# Problem requirements
Return the entries below exactly as written.

(Data items)
•••••

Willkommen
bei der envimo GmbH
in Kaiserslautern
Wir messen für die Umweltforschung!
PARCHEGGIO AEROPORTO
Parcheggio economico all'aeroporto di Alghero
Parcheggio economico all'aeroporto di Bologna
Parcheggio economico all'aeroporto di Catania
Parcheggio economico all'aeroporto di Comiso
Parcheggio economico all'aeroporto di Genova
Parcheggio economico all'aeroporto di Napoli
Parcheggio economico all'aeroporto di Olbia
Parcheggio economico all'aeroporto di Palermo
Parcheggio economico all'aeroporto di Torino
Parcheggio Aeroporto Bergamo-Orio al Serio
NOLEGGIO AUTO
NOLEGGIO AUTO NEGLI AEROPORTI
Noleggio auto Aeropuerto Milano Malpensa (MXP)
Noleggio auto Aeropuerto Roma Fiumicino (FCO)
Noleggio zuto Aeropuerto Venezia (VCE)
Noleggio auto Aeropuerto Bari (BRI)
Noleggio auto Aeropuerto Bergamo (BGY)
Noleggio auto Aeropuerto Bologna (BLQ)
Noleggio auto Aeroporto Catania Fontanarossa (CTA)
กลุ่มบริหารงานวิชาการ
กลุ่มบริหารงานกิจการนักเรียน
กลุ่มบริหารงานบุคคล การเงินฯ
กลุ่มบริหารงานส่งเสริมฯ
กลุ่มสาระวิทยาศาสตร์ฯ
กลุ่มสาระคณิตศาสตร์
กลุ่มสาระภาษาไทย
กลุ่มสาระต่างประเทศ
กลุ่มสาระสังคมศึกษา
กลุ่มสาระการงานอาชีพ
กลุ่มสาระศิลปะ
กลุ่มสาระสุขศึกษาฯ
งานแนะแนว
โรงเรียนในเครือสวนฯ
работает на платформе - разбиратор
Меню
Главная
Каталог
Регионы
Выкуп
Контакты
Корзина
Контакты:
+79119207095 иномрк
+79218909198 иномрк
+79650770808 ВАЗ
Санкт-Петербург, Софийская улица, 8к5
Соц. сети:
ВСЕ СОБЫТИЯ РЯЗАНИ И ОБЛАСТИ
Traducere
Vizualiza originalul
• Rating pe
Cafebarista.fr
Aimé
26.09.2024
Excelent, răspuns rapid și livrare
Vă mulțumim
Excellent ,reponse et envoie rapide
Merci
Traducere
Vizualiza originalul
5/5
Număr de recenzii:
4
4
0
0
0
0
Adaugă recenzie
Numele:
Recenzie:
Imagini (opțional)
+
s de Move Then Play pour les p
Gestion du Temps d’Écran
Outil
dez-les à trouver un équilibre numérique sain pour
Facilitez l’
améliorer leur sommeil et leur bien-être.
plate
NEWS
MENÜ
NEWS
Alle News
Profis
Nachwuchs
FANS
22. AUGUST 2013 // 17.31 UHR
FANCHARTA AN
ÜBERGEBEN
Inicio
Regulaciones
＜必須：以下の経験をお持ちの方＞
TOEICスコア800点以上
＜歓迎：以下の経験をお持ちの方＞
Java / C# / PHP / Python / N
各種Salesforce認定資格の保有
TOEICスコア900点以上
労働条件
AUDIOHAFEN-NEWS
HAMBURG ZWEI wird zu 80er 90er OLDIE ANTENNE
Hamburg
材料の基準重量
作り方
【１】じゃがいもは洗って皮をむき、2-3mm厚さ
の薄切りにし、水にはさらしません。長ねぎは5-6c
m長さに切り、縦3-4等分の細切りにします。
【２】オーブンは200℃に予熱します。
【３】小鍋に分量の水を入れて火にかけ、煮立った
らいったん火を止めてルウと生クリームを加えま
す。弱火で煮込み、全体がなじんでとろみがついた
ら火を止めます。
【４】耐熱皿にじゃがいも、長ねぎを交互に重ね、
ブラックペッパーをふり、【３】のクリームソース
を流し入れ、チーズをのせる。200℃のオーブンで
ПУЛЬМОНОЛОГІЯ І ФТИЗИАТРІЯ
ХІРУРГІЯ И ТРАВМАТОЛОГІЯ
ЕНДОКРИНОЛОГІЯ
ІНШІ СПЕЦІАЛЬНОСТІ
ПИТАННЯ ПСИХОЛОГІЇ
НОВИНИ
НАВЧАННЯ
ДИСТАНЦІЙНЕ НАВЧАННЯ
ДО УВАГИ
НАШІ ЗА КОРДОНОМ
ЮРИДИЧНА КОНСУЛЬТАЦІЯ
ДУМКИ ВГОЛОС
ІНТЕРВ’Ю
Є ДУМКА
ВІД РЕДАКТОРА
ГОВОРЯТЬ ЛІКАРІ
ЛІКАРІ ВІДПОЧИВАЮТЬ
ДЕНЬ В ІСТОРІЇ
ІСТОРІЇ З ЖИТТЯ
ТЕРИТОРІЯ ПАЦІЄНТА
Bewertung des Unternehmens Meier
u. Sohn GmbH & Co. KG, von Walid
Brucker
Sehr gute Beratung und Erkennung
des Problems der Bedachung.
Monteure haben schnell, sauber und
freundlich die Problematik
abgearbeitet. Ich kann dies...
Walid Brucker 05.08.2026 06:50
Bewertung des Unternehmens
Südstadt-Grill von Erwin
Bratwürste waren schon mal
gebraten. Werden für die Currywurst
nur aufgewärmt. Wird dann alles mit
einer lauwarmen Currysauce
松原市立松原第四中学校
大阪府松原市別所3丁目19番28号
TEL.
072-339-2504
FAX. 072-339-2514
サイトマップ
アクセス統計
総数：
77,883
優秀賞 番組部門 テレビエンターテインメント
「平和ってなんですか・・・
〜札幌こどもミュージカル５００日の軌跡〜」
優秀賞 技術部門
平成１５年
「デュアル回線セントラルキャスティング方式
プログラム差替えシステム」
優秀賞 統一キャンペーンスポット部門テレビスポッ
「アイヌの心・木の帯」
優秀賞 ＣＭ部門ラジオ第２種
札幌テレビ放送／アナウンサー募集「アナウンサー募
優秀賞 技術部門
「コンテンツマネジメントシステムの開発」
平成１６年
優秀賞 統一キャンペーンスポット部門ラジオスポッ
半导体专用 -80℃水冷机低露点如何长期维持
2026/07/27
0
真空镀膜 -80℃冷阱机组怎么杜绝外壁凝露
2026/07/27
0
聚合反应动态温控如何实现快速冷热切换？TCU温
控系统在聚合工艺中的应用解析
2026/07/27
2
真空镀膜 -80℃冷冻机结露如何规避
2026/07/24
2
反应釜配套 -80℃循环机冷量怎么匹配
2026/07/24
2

•••••

# Answer to the problem
Willkommen
bei der envimo GmbH
in Kaiserslautern
Wir messen für die Umweltforschung!
PARCHEGGIO AEROPORTO
Parcheggio economico all'aeroporto di Alghero
Parcheggio economico all'aeroporto di Bologna
Parcheggio economico all'aeroporto di Catania
Parcheggio economico all'aeroporto di Comiso
Parcheggio economico all'aeroporto di Genova
Parcheggio economico all'aeroporto di Napoli
Parcheggio economico all'aeroporto di Olbia
Parcheggio economico all'aeroporto di Palermo
Parcheggio economico all'aeroporto di Torino
Parcheggio Aeroporto Bergamo-Orio al Serio
NOLEGGIO AUTO
NOLEGGIO AUTO NEGLI AEROPORTI
Noleggio auto Aeropuerto Milano Malpensa (MXP)
Noleggio auto Aeropuerto Roma Fiumicino (FCO)
Noleggio zuto Aeropuerto Venezia (VCE)
Noleggio auto Aeropuerto Bari (BRI)
Noleggio auto Aeropuerto Bergamo (BGY)
Noleggio auto Aeropuerto Bologna (BLQ)
Noleggio auto Aeroporto Catania Fontanarossa (CTA)
กลุ่มบริหารงานวิชาการ
กลุ่มบริหารงานกิจการนักเรียน
กลุ่มบริหารงานบุคคล การเงินฯ
กลุ่มบริหารงานส่งเสริมฯ
กลุ่มสาระวิทยาศาสตร์ฯ
กลุ่มสาระคณิตศาสตร์
กลุ่มสาระภาษาไทย
กลุ่มสาระต่างประเทศ
กลุ่มสาระสังคมศึกษา
กลุ่มสาระการงานอาชีพ
กลุ่มสาระศิลปะ
กลุ่มสาระสุขศึกษาฯ
งานแนะแนว
โรงเรียนในเครือสวนฯ
работает на платформе - разбиратор
Меню
Главная
Каталог
Регионы
Выкуп
Контакты
Корзина
Контакты:
+79119207095 иномрк
+79218909198 иномрк
+79650770808 ВАЗ
Санкт-Петербург, Софийская улица, 8к5
Соц. сети:
ВСЕ СОБЫТИЯ РЯЗАНИ И ОБЛАСТИ
Traducere
Vizualiza originalul
• Rating pe
Cafebarista.fr
Aimé
26.09.2024
Excelent, răspuns rapid și livrare
Vă mulțumim
Excellent ,reponse et envoie rapide
Merci
Traducere
Vizualiza originalul
5/5
Număr de recenzii:
4
4
0
0
0
0
Adaugă recenzie
Numele:
Recenzie:
Imagini (opțional)
+
s de Move Then Play pour les p
Gestion du Temps d’Écran
Outil
dez-les à trouver un équilibre numérique sain pour
Facilitez l’
améliorer leur sommeil et leur bien-être.
plate
NEWS
MENÜ
NEWS
Alle News
Profis
Nachwuchs
FANS
22. AUGUST 2013 // 17.31 UHR
FANCHARTA AN
ÜBERGEBEN
Inicio
Regulaciones
＜必須：以下の経験をお持ちの方＞
TOEICスコア800点以上
＜歓迎：以下の経験をお持ちの方＞
Java / C# / PHP / Python / N
各種Salesforce認定資格の保有
TOEICスコア900点以上
労働条件
AUDIOHAFEN-NEWS
HAMBURG ZWEI wird zu 80er 90er OLDIE ANTENNE
Hamburg
材料の基準重量
作り方
【１】じゃがいもは洗って皮をむき、2-3mm厚さ
の薄切りにし、水にはさらしません。長ねぎは5-6c
m長さに切り、縦3-4等分の細切りにします。
【２】オーブンは200℃に予熱します。
【３】小鍋に分量の水を入れて火にかけ、煮立った
らいったん火を止めてルウと生クリームを加えま
す。弱火で煮込み、全体がなじんでとろみがついた
ら火を止めます。
【４】耐熱皿にじゃがいも、長ねぎを交互に重ね、
ブラックペッパーをふり、【３】のクリームソース
を流し入れ、チーズをのせる。200℃のオーブンで
ПУЛЬМОНОЛОГІЯ І ФТИЗИАТРІЯ
ХІРУРГІЯ И ТРАВМАТОЛОГІЯ
ЕНДОКРИНОЛОГІЯ
ІНШІ СПЕЦІАЛЬНОСТІ
ПИТАННЯ ПСИХОЛОГІЇ
НОВИНИ
НАВЧАННЯ
ДИСТАНЦІЙНЕ НАВЧАННЯ
ДО УВАГИ
НАШІ ЗА КОРДОНОМ
ЮРИДИЧНА КОНСУЛЬТАЦІЯ
ДУМКИ ВГОЛОС
ІНТЕРВ’Ю
Є ДУМКА
ВІД РЕДАКТОРА
ГОВОРЯТЬ ЛІКАРІ
ЛІКАРІ ВІДПОЧИВАЮТЬ
ДЕНЬ В ІСТОРІЇ
ІСТОРІЇ З ЖИТТЯ
ТЕРИТОРІЯ ПАЦІЄНТА
Bewertung des Unternehmens Meier
u. Sohn GmbH & Co. KG, von Walid
Brucker
Sehr gute Beratung und Erkennung
des Problems der Bedachung.
Monteure haben schnell, sauber und
freundlich die Problematik
abgearbeitet. Ich kann dies...
Walid Brucker 05.08.2026 06:50
Bewertung des Unternehmens
Südstadt-Grill von Erwin
Bratwürste waren schon mal
gebraten. Werden für die Currywurst
nur aufgewärmt. Wird dann alles mit
einer lauwarmen Currysauce
松原市立松原第四中学校
大阪府松原市別所3丁目19番28号
TEL.
072-339-2504
FAX. 072-339-2514
サイトマップ
アクセス統計
総数：
77,883
優秀賞 番組部門 テレビエンターテインメント
「平和ってなんですか・・・
〜札幌こどもミュージカル５００日の軌跡〜」
優秀賞 技術部門
平成１５年
「デュアル回線セントラルキャスティング方式
プログラム差替えシステム」
優秀賞 統一キャンペーンスポット部門テレビスポッ
「アイヌの心・木の帯」
優秀賞 ＣＭ部門ラジオ第２種
札幌テレビ放送／アナウンサー募集「アナウンサー募
優秀賞 技術部門
「コンテンツマネジメントシステムの開発」
平成１６年
優秀賞 統一キャンペーンスポット部門ラジオスポッ
半导体专用 -80℃水冷机低露点如何长期维持
2026/07/27
0
真空镀膜 -80℃冷阱机组怎么杜绝外壁凝露
2026/07/27
0
聚合反应动态温控如何实现快速冷热切换？TCU温
控系统在聚合工艺中的应用解析
2026/07/27
2
真空镀膜 -80℃冷冻机结露如何规避
2026/07/24
2
反应釜配套 -80℃循环机冷量怎么匹配
2026/07/24
2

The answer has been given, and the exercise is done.